Hutchinson identified several common themes within the plethora of evaluation methods and created color-coded clusters of them within her Evaluation Terminology Map, which uses the bubbl.us online mind mapping program. She also created a freely available Evaluation Glossary app for use on both iPhone and Android mobile devices and has a web-based version under development. For additional resources to better understand health information outreach evaluation, be sure to visit our tools website at http://guides.nnlm.gov/oerc/tools.
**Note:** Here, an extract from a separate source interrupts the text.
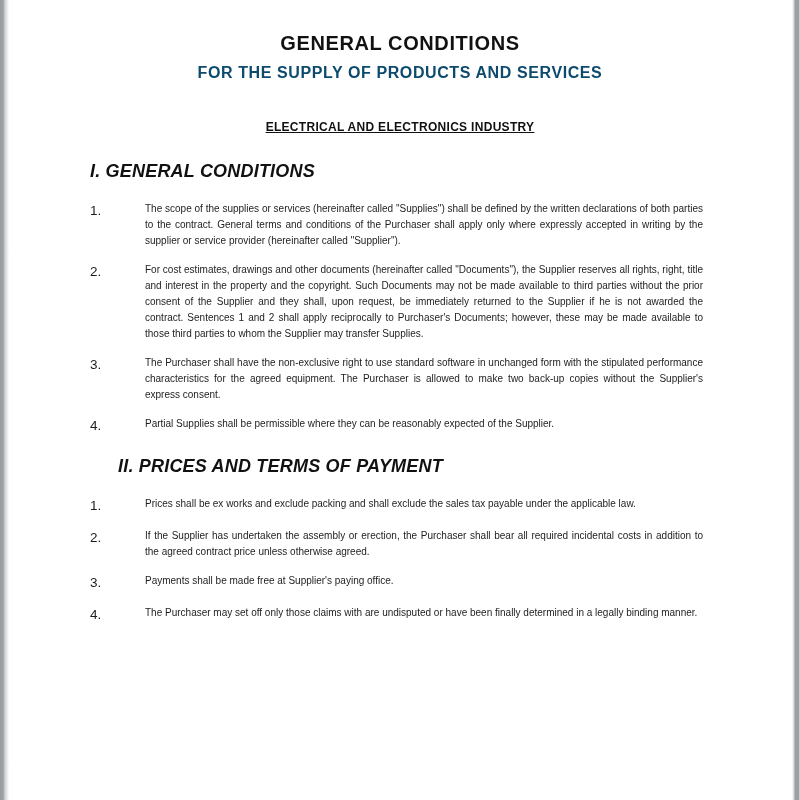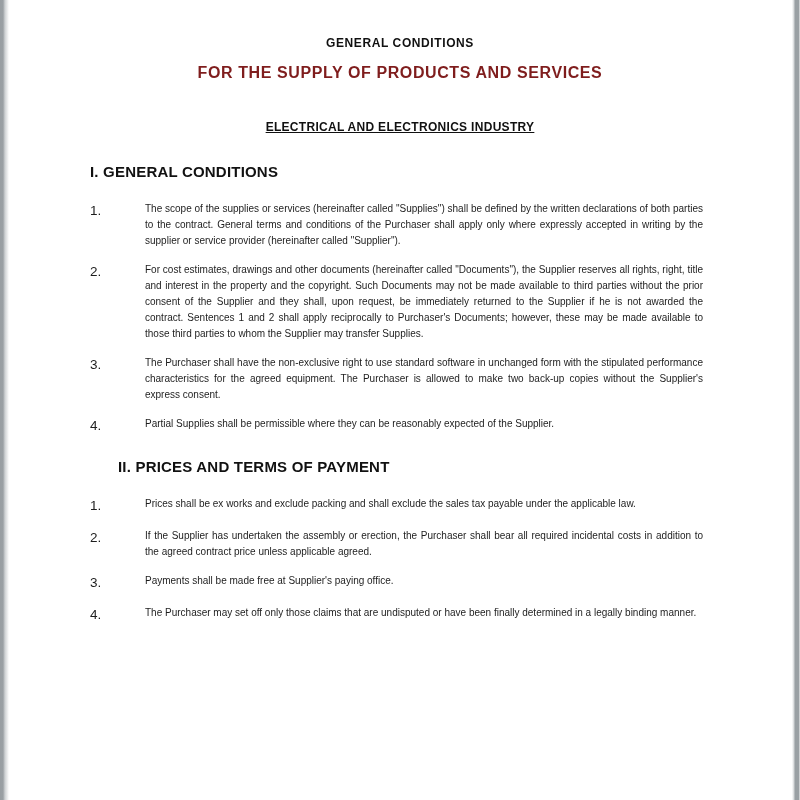"GENERAL CONDITIONS" .title-line-1 { font-size: 12px -> 20px }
* Two of the three online evaluation glossaries referenced are still available online

“Evidence” — what does that mean?

In our health information outreach work we are expected to provide evidence of the value of our work, but there are varying definitions of the word “evidence.” The classical evidence-based medicine approach (featuring results from randomized controlled clinical trials) is a model that is not always relevant in our work. At the 2013 EBLIP7 meeting in Saskatoon, Saskatchewan, Canada, Denise Kaufogiannakis presented a keynote address that is now available as an open-access article on the web:

“What We Talk About When We Talk About Evidence” Evidence-Based Library and Information Practice 2013 8.4

This article looks at various interpretations of what it means to provide “evidence” such as

theoretical (ideas, concepts and models to explain how and why something works),
empirical (measuring outcomes and effectiveness via empirical research), and
experiential (people’s experiences with an intervention).

Kaufogiannakis points out that academic librarians’ decisions are usually made in groups of people working together and she proposes a new model for evidence-based library and information practice:

1) Articulate – come to an understanding of the problem and articulate it. Set boundaries and clearly articulate a problem that requires a decision.
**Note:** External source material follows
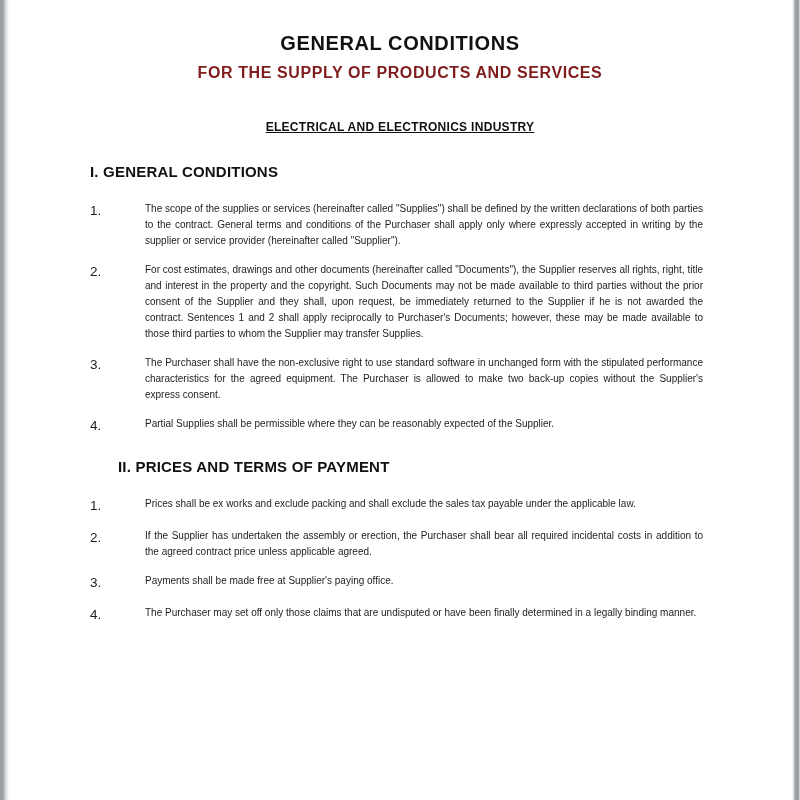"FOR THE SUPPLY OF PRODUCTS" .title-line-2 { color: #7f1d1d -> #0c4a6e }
2) Assemble – assemble evidence from multiple sources that are most appropriate to the problem at hand. Gather evidence from appropriate sources.

3) Assess – place the evidence against all components of the wider overarching problem. Assess the evidence for its quantity and quality. Evaluate and weigh evidence sources. Determine what the evidence says as a whole.

4) Agree – determine the best way forward and if working with a group, try to achieve consensus based on the evidence and organizational goals. Determine a course of action and begin implementation of the decision.

5) Adapt – revisit goals and needs. Reflect on the success of the implementation. Evaluate the decision and how it has worked in practice. Reflect on your role and actions. Discuss the situation
with others and determine any changes required.

Kaufogiannakis concludes by reminding us that “Ultimately, evidence, in its many forms, helps us find answers. However, we can’t just accept evidence at face value. We need to better understand evidence – otherwise we don’t really know what ‘proof’ the various pieces of evidence provide.”